• Extract provided:

Elsevier

Renewable Energy

Volume 33, Issue 3, March 2008, Pages 406-414
Renewable Energy

Operation and coordinated control of fixed and variable speed wind farms

https://doi.org/10.1016/j.renene.2007.03.003Get rights and content

Abstract

This paper will describe the possibilities of coordinated control and management for different wind farm concepts to guarantee that operational set points of active and reactive power, specified by the Spanish transmission system operator (TSO), are reached. This coordinated control has been designed and implemented by a hierarchical and robust control structured from a central control level to each wind farm control board and finally to an individual wind turbine level. This article will demonstrate that both technologies, fixed and variable speed based wind farms can contribute to power and voltage control. In particular, this paper will deal with the use of under-load tap changing transformers in the point of common coupling of the wind farm with the grid, and the reactive power compensation by means of convectional mechanical switched capacitors enhancing the integration of the fixed speed wind farms in the power system.

Introduction

The world market for wind power capacity is growing continuously. Wind power of 7588 MW capacity was installed during 2006 in the EU, according to the annual statistics issued by the European Wind Energy Association (EWEA), an increase of 23% compared to 2005. In the American market wind power generating capacity increased by 27% in 2006 and is expected to increase an additional 26% in 2007. Spain is the second wind energy market in the world, at present the power installed is 11,500 MW and a prospect for the year 2011 is 20,000 MW will be the installed capacity. This high wind power penetration demands that wind farms be compliant with rules and operation guidelines of international grid codes.

In the last few years, operation and control ability of wind farms has been one of the most important tasks for the Spanish transmission system operator (TSO), due to the high increment of the wind energy capacity connected to the grid and, specifically, at the high voltage transmission network. This new scenario has modified the traditional criteria for operating the Spanish power system with the same confidence levels of reliability and security that existed in the past when this high amount of variable energy did not exist in the generation mix.

It is well known that traditional fixed speed wind turbines (FSWT) directly connected to the grid do not have high control capabilities, and cannot guarantee low voltage ride-trough capability due to voltage dips. Although this scenario is changing due to the great efforts of wind turbine manufacturers and wind farm owners, the TSO is requesting a real convergence of wind energy with operation of conventional power plants.

This situation has lead to the recent publication of technical documents (grid codes) for regulating all aspects related with integration of wind farms in the power systems [1], [2], [3]. At present, in Spain, it is mandatory for all wind farms with a power capacity higher than 10 MW to be connected to a dispatching centre [4] with some specific requirements of communication and measurements that must be fulfilled.

Likewise, the Spanish TSO has proposed that when several wind farms evacuate energy in a common point of the transmission network only one mediating body (usually the owner with more power connected) there must be between the TSO and the rest of wind farm owners.

• Actions to take:
a - Please reproduce the wind farm article word for word from "It is well known" to "must be fulfilled.".
b - Write the next part of the wind farm article, picking up after its final sentence.

(Stored data)
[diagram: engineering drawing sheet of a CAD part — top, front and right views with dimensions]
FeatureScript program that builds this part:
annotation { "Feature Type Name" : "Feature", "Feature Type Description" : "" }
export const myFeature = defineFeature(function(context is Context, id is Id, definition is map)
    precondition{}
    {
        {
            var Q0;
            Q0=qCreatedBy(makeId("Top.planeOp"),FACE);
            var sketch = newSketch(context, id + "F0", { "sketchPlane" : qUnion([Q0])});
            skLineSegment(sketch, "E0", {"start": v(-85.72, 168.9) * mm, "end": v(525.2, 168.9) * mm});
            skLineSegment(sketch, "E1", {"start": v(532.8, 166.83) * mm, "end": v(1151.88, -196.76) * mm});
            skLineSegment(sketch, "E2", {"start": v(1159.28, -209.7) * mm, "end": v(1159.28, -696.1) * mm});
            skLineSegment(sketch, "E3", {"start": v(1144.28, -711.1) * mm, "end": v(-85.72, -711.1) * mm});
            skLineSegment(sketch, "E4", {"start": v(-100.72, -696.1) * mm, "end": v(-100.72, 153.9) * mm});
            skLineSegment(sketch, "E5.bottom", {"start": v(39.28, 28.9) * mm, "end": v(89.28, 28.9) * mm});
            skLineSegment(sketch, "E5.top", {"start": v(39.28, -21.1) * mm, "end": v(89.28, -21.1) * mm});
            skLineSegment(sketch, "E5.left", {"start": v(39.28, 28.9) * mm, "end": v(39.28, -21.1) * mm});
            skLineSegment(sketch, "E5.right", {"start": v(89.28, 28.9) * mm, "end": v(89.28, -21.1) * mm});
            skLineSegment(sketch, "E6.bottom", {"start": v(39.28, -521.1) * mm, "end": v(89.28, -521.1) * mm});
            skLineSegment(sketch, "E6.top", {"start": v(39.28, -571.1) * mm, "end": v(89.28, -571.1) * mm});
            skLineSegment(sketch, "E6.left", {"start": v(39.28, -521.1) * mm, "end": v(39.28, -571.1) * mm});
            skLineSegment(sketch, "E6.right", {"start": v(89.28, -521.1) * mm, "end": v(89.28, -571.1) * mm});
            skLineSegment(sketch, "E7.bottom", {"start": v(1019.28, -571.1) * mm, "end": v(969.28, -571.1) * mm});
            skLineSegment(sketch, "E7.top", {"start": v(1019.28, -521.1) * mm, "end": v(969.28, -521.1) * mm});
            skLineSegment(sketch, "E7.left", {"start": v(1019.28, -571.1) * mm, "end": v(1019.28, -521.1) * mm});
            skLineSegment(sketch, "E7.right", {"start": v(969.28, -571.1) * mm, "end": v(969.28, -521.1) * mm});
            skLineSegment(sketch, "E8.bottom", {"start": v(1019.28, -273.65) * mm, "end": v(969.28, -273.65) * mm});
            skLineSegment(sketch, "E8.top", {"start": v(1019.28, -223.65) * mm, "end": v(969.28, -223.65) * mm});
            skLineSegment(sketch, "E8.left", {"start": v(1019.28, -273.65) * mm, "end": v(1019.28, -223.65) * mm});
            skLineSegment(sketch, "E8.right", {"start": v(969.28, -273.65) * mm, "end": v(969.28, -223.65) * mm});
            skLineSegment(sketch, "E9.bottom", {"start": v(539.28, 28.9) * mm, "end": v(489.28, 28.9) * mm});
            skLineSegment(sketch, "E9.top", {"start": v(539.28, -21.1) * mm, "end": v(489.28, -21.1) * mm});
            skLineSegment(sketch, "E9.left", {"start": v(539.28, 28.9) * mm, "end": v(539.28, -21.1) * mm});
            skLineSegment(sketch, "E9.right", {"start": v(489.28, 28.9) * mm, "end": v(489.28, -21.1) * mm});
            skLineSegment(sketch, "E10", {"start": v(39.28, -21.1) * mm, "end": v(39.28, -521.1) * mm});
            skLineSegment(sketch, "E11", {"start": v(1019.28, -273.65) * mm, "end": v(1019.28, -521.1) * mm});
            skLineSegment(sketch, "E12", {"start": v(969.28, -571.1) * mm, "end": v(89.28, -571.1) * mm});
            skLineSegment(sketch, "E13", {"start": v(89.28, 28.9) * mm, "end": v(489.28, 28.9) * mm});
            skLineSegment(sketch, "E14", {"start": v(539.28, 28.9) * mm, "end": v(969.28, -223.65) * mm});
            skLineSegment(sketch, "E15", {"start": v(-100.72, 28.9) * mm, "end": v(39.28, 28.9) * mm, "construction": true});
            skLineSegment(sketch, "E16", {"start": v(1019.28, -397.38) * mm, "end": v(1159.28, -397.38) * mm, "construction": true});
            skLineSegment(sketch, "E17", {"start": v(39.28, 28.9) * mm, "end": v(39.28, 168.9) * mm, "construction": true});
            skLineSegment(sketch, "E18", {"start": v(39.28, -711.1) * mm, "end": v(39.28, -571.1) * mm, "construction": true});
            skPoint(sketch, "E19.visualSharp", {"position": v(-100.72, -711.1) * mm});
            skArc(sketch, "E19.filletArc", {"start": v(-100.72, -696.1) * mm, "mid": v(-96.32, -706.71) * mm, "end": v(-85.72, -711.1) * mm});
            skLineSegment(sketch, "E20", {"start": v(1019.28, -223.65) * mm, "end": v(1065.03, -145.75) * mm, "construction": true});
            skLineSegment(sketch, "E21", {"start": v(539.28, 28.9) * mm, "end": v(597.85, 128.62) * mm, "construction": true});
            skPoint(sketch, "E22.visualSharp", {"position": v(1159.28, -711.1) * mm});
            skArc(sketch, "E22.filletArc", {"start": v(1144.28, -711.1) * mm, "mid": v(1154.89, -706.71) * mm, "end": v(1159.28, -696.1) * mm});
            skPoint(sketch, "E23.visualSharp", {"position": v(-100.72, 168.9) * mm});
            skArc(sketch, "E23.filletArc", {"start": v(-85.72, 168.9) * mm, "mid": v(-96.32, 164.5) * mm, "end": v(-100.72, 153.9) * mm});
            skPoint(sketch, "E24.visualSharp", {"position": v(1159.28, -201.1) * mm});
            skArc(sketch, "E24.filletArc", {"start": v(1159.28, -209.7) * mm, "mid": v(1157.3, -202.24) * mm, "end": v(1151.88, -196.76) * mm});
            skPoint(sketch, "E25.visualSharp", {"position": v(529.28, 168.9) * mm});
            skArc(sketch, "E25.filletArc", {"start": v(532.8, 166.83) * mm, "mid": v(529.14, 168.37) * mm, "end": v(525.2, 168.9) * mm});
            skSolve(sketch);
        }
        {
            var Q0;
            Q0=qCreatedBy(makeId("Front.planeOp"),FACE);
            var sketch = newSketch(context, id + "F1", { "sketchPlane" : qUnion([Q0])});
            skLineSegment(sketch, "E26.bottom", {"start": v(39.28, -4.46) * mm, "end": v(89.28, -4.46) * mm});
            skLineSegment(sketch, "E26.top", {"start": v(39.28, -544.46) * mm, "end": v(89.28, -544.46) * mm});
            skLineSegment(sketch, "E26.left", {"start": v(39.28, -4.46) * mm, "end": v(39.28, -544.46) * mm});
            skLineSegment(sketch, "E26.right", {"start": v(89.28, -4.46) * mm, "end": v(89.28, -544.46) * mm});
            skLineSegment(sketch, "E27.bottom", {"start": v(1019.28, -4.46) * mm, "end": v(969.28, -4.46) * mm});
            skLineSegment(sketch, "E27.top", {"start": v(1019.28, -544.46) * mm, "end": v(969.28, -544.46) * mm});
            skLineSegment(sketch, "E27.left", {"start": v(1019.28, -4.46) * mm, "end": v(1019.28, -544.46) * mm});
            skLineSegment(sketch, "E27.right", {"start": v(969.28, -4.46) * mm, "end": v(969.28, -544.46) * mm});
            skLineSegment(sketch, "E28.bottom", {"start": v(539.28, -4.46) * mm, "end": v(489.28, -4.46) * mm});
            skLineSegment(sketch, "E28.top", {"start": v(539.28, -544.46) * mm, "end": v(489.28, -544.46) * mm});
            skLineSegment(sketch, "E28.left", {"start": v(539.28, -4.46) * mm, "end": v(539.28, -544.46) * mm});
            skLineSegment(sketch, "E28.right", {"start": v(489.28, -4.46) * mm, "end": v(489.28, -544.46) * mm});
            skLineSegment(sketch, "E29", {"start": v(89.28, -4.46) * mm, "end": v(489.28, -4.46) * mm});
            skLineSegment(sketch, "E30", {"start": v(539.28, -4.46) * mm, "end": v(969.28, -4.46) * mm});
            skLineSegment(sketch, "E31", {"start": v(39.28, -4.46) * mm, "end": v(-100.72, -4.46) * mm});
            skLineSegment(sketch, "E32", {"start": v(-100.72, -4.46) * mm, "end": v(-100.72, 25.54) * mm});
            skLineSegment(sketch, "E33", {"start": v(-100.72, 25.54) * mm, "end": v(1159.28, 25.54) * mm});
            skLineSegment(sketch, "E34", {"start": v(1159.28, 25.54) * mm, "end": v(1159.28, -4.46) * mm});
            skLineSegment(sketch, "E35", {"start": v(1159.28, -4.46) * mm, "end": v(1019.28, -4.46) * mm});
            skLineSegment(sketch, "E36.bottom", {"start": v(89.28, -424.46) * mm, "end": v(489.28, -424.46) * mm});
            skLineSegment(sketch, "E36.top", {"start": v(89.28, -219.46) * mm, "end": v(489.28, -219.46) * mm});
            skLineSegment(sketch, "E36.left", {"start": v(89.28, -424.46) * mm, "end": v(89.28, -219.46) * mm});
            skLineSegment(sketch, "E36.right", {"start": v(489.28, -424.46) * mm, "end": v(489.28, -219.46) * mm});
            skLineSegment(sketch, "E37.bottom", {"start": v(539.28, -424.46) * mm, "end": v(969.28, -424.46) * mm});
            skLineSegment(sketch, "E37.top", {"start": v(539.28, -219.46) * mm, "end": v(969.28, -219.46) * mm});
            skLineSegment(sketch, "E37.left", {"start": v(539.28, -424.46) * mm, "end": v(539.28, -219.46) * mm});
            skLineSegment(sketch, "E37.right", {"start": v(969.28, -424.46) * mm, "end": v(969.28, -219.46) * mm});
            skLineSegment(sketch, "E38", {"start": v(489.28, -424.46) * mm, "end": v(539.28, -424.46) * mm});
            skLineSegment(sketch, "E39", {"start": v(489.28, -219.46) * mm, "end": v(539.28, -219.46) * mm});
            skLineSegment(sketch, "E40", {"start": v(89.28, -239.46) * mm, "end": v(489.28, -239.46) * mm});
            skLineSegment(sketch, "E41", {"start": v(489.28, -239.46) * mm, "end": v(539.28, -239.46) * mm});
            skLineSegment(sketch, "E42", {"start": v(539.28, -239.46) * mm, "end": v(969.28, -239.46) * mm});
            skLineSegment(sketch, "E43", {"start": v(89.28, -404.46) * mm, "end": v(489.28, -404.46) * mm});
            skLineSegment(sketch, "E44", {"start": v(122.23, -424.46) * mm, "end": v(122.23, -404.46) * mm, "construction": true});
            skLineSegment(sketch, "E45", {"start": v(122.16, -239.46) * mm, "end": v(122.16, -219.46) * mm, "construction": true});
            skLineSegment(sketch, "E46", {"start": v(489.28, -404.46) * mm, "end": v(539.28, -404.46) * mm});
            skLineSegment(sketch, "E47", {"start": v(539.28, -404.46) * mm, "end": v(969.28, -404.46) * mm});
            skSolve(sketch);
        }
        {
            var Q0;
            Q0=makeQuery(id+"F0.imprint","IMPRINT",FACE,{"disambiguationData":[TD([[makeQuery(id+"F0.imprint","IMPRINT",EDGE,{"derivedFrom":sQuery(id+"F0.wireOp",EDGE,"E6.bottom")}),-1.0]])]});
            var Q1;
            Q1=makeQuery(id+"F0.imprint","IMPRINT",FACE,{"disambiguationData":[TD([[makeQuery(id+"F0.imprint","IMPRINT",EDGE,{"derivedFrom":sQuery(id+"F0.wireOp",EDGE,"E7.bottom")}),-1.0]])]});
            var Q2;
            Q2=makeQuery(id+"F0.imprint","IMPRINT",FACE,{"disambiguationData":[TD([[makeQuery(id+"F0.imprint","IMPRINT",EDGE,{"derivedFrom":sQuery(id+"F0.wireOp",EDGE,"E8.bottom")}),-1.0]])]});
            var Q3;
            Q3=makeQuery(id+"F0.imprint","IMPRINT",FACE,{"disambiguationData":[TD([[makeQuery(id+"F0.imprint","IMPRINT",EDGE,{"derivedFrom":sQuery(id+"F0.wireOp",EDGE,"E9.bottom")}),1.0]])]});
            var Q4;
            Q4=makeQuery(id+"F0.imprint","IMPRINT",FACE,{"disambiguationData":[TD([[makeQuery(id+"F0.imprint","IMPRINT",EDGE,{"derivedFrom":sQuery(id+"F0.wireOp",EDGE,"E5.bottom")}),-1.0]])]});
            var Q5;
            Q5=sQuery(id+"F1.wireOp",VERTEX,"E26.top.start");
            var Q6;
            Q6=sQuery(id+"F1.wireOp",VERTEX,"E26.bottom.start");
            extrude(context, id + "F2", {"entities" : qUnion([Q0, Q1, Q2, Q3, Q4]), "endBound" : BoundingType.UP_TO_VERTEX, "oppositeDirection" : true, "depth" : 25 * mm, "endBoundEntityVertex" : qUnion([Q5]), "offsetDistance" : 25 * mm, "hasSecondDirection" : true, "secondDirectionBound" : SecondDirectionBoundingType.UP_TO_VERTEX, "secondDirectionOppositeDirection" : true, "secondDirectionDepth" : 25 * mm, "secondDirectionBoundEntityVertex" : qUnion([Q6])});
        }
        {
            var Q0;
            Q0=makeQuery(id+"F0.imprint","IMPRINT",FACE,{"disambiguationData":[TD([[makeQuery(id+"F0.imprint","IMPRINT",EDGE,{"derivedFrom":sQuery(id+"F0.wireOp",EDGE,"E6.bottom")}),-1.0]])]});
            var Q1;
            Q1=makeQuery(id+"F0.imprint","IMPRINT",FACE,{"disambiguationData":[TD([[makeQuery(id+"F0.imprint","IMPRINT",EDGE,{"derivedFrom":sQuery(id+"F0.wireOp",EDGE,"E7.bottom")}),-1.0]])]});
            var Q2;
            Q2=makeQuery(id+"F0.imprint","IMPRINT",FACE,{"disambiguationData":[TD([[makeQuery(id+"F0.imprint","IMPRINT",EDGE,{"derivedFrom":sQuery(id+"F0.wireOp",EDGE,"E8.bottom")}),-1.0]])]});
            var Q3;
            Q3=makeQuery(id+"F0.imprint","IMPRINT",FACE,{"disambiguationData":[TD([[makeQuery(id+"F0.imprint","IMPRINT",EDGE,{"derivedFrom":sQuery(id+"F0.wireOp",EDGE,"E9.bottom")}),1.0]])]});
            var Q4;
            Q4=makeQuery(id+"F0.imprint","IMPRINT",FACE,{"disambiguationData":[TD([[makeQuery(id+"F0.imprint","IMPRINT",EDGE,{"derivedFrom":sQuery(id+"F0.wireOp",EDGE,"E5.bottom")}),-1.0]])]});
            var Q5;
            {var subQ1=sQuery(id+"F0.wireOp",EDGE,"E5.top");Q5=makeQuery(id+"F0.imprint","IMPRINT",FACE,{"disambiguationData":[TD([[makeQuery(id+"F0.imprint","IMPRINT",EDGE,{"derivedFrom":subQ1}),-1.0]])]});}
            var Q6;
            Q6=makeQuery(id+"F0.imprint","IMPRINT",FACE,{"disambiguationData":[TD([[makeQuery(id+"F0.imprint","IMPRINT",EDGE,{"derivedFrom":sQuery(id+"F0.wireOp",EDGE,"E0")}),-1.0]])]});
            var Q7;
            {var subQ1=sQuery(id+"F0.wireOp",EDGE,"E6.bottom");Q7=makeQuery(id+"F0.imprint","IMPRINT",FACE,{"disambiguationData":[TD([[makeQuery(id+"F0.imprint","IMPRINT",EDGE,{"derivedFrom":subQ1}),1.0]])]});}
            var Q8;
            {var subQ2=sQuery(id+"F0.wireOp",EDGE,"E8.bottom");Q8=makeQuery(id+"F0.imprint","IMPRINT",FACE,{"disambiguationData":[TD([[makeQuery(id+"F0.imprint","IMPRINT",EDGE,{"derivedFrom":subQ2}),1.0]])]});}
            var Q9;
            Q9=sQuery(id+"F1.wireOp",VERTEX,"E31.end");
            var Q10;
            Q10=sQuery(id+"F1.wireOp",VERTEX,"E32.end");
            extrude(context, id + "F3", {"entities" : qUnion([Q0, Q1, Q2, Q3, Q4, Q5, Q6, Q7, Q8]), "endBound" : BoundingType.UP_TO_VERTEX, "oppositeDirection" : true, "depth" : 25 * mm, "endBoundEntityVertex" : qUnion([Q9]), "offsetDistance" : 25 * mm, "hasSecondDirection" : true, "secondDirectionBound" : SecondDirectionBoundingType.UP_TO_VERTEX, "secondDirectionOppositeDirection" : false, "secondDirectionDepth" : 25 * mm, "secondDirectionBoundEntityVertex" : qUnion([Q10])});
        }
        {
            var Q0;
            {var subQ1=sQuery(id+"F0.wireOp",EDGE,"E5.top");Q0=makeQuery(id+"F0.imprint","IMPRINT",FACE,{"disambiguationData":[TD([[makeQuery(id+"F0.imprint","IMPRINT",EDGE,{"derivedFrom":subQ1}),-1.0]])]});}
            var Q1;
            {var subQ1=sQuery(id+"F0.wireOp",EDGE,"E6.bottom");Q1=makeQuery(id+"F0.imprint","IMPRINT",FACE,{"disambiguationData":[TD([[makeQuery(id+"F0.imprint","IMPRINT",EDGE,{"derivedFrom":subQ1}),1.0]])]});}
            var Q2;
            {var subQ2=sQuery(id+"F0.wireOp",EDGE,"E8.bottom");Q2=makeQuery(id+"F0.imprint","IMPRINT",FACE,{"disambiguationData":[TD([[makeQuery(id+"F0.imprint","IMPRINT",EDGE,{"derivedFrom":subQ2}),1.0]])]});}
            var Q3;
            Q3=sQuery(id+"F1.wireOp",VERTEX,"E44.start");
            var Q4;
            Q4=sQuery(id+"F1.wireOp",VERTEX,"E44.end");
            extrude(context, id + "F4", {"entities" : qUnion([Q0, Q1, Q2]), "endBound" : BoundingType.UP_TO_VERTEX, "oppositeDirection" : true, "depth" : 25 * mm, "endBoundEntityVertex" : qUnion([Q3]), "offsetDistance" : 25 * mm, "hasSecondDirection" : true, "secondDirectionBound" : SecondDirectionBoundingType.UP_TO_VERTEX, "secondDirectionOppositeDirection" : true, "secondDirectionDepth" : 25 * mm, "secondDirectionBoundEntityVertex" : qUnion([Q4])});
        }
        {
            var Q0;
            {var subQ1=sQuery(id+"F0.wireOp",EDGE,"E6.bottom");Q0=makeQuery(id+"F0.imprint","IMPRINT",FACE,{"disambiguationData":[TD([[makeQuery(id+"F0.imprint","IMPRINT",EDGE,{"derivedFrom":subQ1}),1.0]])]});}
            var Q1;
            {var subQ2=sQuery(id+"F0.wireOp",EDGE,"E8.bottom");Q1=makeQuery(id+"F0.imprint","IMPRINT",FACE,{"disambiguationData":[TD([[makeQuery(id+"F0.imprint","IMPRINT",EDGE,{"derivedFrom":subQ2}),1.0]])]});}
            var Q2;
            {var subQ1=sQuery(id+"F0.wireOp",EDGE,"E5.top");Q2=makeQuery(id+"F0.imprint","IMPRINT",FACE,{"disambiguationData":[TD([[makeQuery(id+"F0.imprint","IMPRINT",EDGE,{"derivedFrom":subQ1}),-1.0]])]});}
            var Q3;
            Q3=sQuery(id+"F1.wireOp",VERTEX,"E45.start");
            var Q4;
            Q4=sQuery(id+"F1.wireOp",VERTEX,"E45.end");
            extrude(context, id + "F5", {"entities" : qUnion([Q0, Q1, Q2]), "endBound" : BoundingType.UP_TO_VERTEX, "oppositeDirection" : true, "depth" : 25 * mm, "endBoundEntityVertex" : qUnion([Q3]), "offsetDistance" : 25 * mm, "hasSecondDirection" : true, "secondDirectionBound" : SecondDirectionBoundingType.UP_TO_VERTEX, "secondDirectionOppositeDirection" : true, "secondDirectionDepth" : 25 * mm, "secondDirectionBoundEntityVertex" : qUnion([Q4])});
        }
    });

• Outputs in order:
a -
It is well known that traditional fixed speed wind turbines (FSWT) directly connected to the grid do not have high control capabilities, and cannot guarantee low voltage ride-trough capability due to voltage dips. Although this scenario is changing due to the great efforts of wind turbine manufacturers and wind farm owners, the TSO is requesting a real convergence of wind energy with operation of conventional power plants.

This situation has lead to the recent publication of technical documents (grid codes) for regulating all aspects related with integration of wind farms in the power systems [1], [2], [3]. At present, in Spain, it is mandatory for all wind farms with a power capacity higher than 10 MW to be connected to a dispatching centre [4] with some specific requirements of communication and measurements that must be fulfilled.

b -
The functions of this new figure named connection point manager (CPM) are mainly to be in charge of operation and management of all of the power evacuated at that point and to be the only speaker (intermediary) with the TSO. This proposal has been discussed extensively since it would mean that CPM assumes the responsibility for operating the energy of all of the wind farms when, in fact, some of the owners could be competitors.

Apart from this important question, the technical consequences of assuming the coordinated operation of different wind farm concepts, as a CPM, are a challenge since the control capabilities are strongly dependent on wind farm technologies. At present, modern variable speed wind turbines (VSWT), are capable to exchanging reactive power with the grid and reducing active power by using pitch control systems and dynamic torque control on the electrical generator. However, older technologies, with many farms in operation, do not have these capabilities. This would not be an obstacle if additional electrical system compensators are used, mainly for reactive power and voltage regulation. In the case that active power limitation is required, it would be possible to disconnect wind turbines.

An additional problem associated with coordinated control of wind farms connected to the same point of the transmission network is that technical rules and operational procedures have not been developed yet.

There is not an extensive bibliography related to operation and control of wind farms. It has only been in the last few years that this topic has been considered of interest to the TSO, wind turbine manufacturers and researchers. Nevertheless, it is well documented that the first large offshore wind farm built in Denmark, Horns Rev, was designed to cope with all requirements of power control, frequency, voltage, protection, communication, verification and testing established by ELTRA (one of the Danish TSO [5]). According to those requirements, this wind farm is able to contribute to control task on the same level as conventional power plants, constrained only by the limitations imposed by the existing wind conditions [6].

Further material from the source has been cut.